Set down the entries below exactly; drop the pictures.

━━ SUPPLIED RECORDS ━━

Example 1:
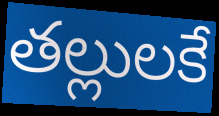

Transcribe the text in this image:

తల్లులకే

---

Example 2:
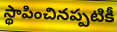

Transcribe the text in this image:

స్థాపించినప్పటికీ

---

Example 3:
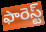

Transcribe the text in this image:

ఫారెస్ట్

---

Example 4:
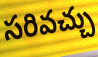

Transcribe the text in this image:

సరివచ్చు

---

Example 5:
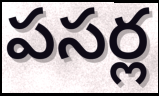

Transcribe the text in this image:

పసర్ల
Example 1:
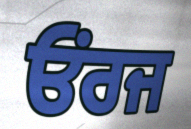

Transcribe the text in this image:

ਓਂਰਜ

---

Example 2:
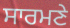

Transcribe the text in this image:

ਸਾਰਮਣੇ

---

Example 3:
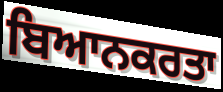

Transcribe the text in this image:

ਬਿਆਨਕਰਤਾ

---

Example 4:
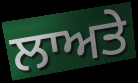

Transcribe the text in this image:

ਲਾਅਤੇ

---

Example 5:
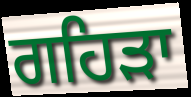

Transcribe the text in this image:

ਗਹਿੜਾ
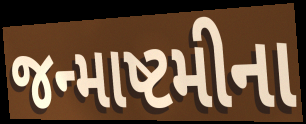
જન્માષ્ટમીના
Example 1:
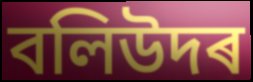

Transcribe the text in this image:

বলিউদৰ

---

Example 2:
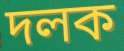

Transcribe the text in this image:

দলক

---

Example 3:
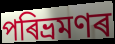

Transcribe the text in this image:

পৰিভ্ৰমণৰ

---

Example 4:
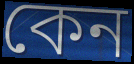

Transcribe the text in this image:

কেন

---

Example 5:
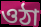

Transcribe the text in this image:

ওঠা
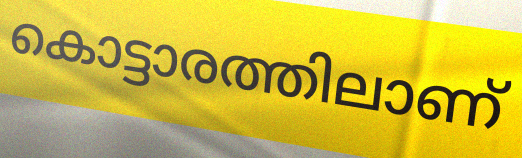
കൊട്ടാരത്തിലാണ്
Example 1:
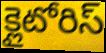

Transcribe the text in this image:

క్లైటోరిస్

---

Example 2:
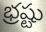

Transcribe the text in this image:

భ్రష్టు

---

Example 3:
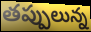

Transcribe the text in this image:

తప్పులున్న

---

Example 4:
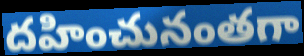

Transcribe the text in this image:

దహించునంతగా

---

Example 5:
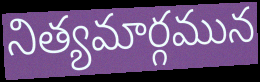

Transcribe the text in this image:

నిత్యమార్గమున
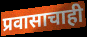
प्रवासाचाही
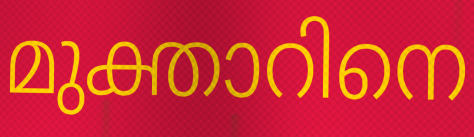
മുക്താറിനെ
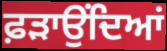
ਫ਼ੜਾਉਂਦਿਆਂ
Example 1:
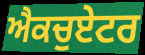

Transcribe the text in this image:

━━━

• RESULT BELOW
Example 1:

Transcribe the text in this image:

తల్లులకే

---

Example 2:

Transcribe the text in this image:

స్థాపించినప్పటికీ

---

Example 3:

Transcribe the text in this image:

ఫారెస్ట్

---

Example 4:

Transcribe the text in this image:

సరివచ్చు

---

Example 5:

Transcribe the text in this image:

పసర్ల
Example 1:

Transcribe the text in this image:

ਓਂਰਜ

---

Example 2:

Transcribe the text in this image:

ਸਾਰਮਣੇ

---

Example 3:

Transcribe the text in this image:

ਬਿਆਨਕਰਤਾ

---

Example 4:

Transcribe the text in this image:

ਲਾਅਤੇ

---

Example 5:

Transcribe the text in this image:

ਗਹਿੜਾ
જન્માષ્ટમીના
Example 1:

Transcribe the text in this image:

বলিউদৰ

---

Example 2:

Transcribe the text in this image:

দলক

---

Example 3:

Transcribe the text in this image:

পৰিভ্ৰমণৰ

---

Example 4:

Transcribe the text in this image:

কেন

---

Example 5:

Transcribe the text in this image:

ওঠা
കൊട്ടാരത്തിലാണ്
Example 1:

Transcribe the text in this image:

క్లైటోరిస్

---

Example 2:

Transcribe the text in this image:

భ్రష్టు

---

Example 3:

Transcribe the text in this image:

తప్పులున్న

---

Example 4:

Transcribe the text in this image:

దహించునంతగా

---

Example 5:

Transcribe the text in this image:

నిత్యమార్గమున
प्रवासाचाही
മുക്താറിനെ
ਫ਼ੜਾਉਂਦਿਆਂ
Example 1:

Transcribe the text in this image:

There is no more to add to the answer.